Exercise prompt: Which lines in the records below contain the word "Odaenathus"? Copy each of them.

Stored records:

----

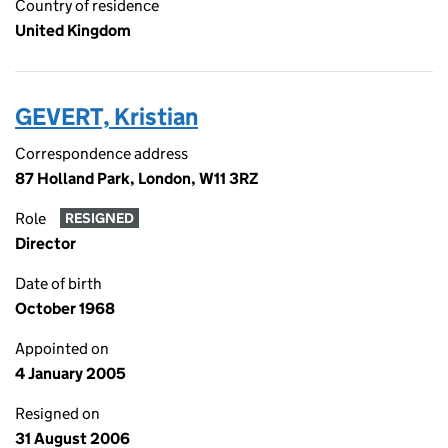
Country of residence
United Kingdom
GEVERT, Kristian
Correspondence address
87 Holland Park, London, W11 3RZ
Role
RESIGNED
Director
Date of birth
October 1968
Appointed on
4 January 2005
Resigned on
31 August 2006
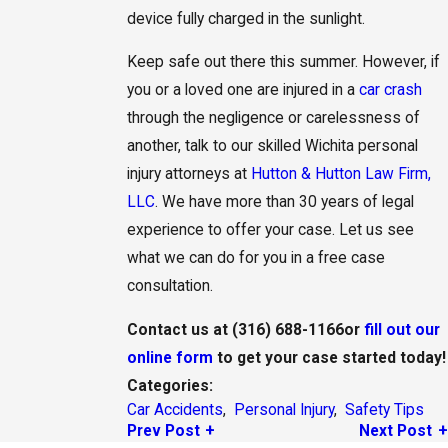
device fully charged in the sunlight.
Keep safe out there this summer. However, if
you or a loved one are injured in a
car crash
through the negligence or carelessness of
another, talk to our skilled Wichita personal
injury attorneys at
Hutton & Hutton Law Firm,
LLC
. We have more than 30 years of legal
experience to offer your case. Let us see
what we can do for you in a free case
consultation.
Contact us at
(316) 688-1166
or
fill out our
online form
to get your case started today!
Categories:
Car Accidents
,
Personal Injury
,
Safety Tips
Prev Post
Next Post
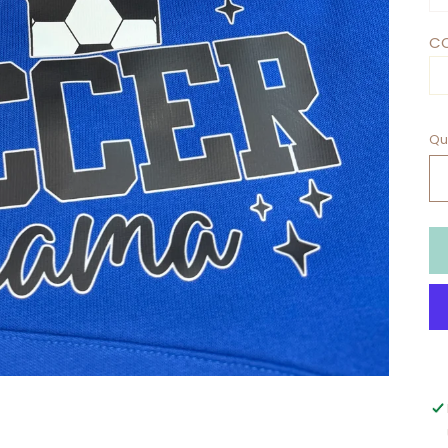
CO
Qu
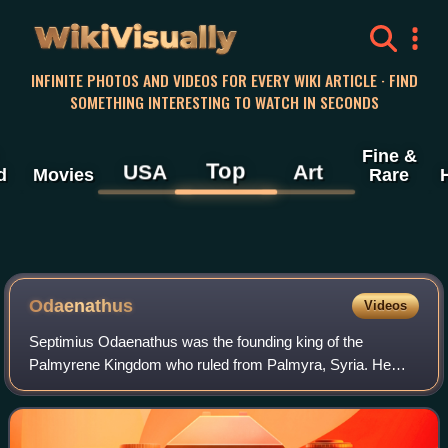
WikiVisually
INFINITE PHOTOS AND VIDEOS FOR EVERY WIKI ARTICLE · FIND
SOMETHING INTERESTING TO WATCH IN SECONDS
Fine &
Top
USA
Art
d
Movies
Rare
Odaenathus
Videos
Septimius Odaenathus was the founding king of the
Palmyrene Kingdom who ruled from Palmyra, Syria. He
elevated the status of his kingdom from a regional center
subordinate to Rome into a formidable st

----

Solution below:
Odaenathus
Septimius Odaenathus was the founding king of the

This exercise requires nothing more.